# Peace & Comfort



## VirginiaHuguenot (Jan 11, 2006)

The LORD is my shepherd; I shall not want. He maketh me to lie down in green pastures: he leadeth me beside the still waters. He restoreth my soul: he leadeth me in the paths of righteousness for his name's sake. Yea, though I walk through the valley of the shadow of death, I will fear no evil: for thou art with me; thy rod and thy staff they comfort me. Thou preparest a table before me in the presence of mine enemies: thou anointest my head with oil; my cup runneth over. Surely goodness and mercy shall follow me all the days of my life: and I will dwell in the house of the LORD for ever. Ps. 23

Fret not thyself because of evildoers, neither be thou envious against the workers of iniquity. For they shall soon be cut down like the grass, and wither as the green herb. Trust in the LORD, and do good; so shalt thou dwell in the land, and verily thou shalt be fed. Delight thyself also in the LORD; and he shall give thee the desires of thine heart. Commit thy way unto the LORD; trust also in him; and he shall bring it to pass. Ps. 37.1-5

Why art thou cast down, O my soul? and why art thou disquieted within me? hope thou in God: for I shall yet praise him, who is the health of my countenance, and my God. Ps. 42.11

God is our refuge and strength, a very present help in trouble. Ps. 46.1

Whom have I in heaven but thee? and there is none upon earth that I desire beside thee. My flesh and my heart faileth: but God is the strength of my heart, and my portion for ever. Ps. 73.25-26

This is my comfort in my affliction: for thy word hath quickened me. Ps. 119.50

Thou wilt keep him in perfect peace, whose mind is stayed on thee: because he trusteth in thee. Isa. 26.3

But seek ye first the kingdom of God, and his righteousness; and all these things shall be added unto you. Matt. 6.33

Peace I leave with you, my peace I give unto you: not as the world giveth, give I unto you. Let not your heart be troubled, neither let it be afraid. John 14.27

These things I have spoken unto you, that in me ye might have peace. In the world ye shall have tribulation: but be of good cheer; I have overcome the world. John 16.33

Be careful for nothing; but in every thing by prayer and supplication with thanksgiving let your requests be made known unto God. And the peace of God, which passeth all understanding, shall keep your hearts and minds through Christ Jesus. Phil. 4.6-7

Humble yourselves therefore under the mighty hand of God, that he may exalt you in due time: Casting all your care upon him; for he careth for you. 1 Peter 5.6-7


----------



## blhowes (Jan 11, 2006)

Andrew,
Excellent thread. After a busy day at work, verses like these are a blessing to the soul. 
Thanks,
Bob


----------



## Ivan (Jan 11, 2006)

Thank you, Andrew.


----------



## VirginiaHuguenot (May 4, 2006)

Ps. 147.3 He healeth the broken in heart, and bindeth up their wounds.


----------



## Augusta (Aug 28, 2006)

Thank you Andrew, this one really puts things in perspective.

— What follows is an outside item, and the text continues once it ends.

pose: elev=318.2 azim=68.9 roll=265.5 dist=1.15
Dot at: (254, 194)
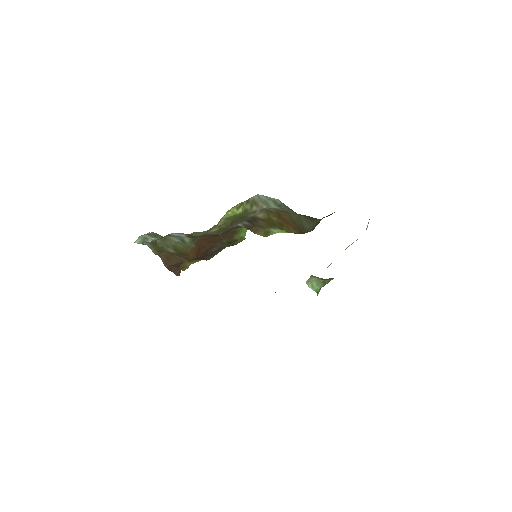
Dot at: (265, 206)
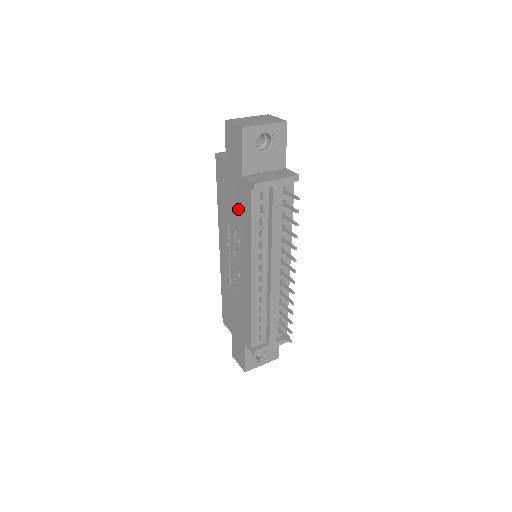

Praise God for my salvation!!!

This is my comfort in my affliction: for thy word hath quickened me. Ps. 119.50


----------



## VirginiaHuguenot (Aug 29, 2006)

> _Originally posted by Augusta_
> Thank you Andrew, this one really puts things in perspective.
> 
> Praise God for my salvation!!!
> ...



 sister!


----------



## VirginiaHuguenot (Jan 23, 2007)

Zephaniah 3.14-20:



> Sing, O daughter of Zion; shout, O Israel; be glad and rejoice with all the heart, O daughter of Jerusalem. The LORD hath taken away thy judgments, he hath cast out thine enemy: the king of Israel, even the LORD, is in the midst of thee: thou shalt not see evil any more. In that day it shall be said to Jerusalem, Fear thou not: and to Zion, Let not thine hands be slack. The LORD thy God in the midst of thee is mighty; he will save, he will rejoice over thee with joy; he will rest in his love, he will joy over thee with singing. I will gather them that are sorrowful for the solemn assembly, who are of thee, to whom the reproach of it was a burden. Behold, at that time I will undo all that afflict thee: and I will save her that halteth, and gather her that was driven out; and I will get them praise and fame in every land where they have been put to shame. At that time will I bring you again, even in the time that I gather you: for I will make you a name and a praise among all people of the earth, when I turn back your captivity before your eyes, saith the LORD.


----------



## VirginiaHuguenot (Jan 23, 2007)

Psalm 37.24:



> Though he fall, he shall not be utterly cast down: for the LORD upholdeth him with his hand.


----------